In “Buried Treasure,” the focus is on lesser-known composers of ragtime, like Louis Chauvin, James Scott and Joseph Lamb, and lesser-known classical composers influenced by ragtime like George Gershwin in his elegant Lullaby for string quartet. Jeffrey will perform a set of ragtime-inspired piano solos by one of our favorite Czech composers, Erwin Schulhoff, with titles as intriguing as “Tempo di Fox a la Hawaii.” John West and Jeffrey Sykes will again collaborate on Kattenburg’s “Tapdance” for piano four-hands—a rag written to accompany a tap dancer!
“Buried Treasure” will be performed at Collins Recital Hall, Hamel Music Center, UW-Madison Campus, on Saturday, June 27, at 7:30 pm.

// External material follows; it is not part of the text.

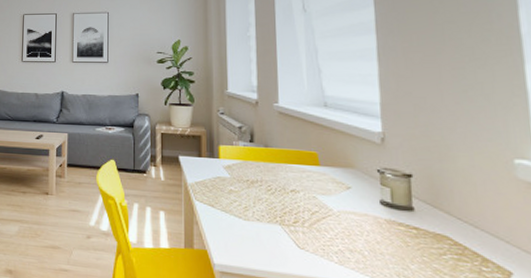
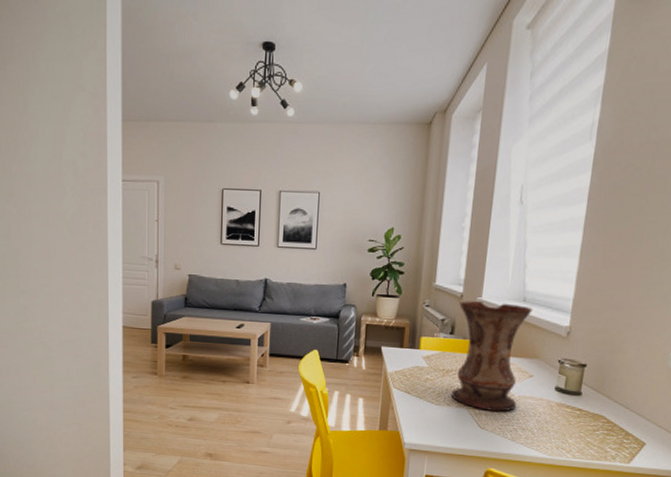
vase: none [256,107,338,229] -> present [452,301,533,412]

This season will be special for two reasons. First, the RICHES. Concert societies around the world will celebrate Ludwig van Beethoven’s 250th birthday by programming complete cycles of his most famous works: the piano sonatas, string quartets, and symphonies. BDDS is celebrating too, but with a twist: we are stretching our season by a week in order to perform all nine of Beethoven’s piano trios scattered across five programs. We’re pairing the trios with readings from Beethoven’s letters and diaries that give deep insight into his life. The trios, each of which is musically rich, were among Beethoven’s best-selling works during his lifetime. They span a greater portion of his composing career than his sonatas, quartets, or symphonies, ranging from his opus 1 (1795) to his opus 121a (1824). Despite this, they tend to be undervalued and underperformed today, and rarely do you hear all nine trios in close succession.
For the RAGS, we’re ending our festival with the great rags of Scott Joplin and his contemporaries performed by the New England Ragtime Ensemble (NERE). The great composers of ragtime and early jazz, most of whom were African-American—Scott Joplin, James Scott, and Jelly Roll Morton, for example—never enjoyed even a fraction of the financial success of Beethoven, certainly not the level of success that their artistic achievements warranted. NERE will present two programs showcasing this monumental American musical achievement. Formed by Gunther Schuller in the early 1970s and reconstituted recently by one of its original members, flutist Stephanie Jutt, the ensemble is the leading ragtime chamber orchestra in the world.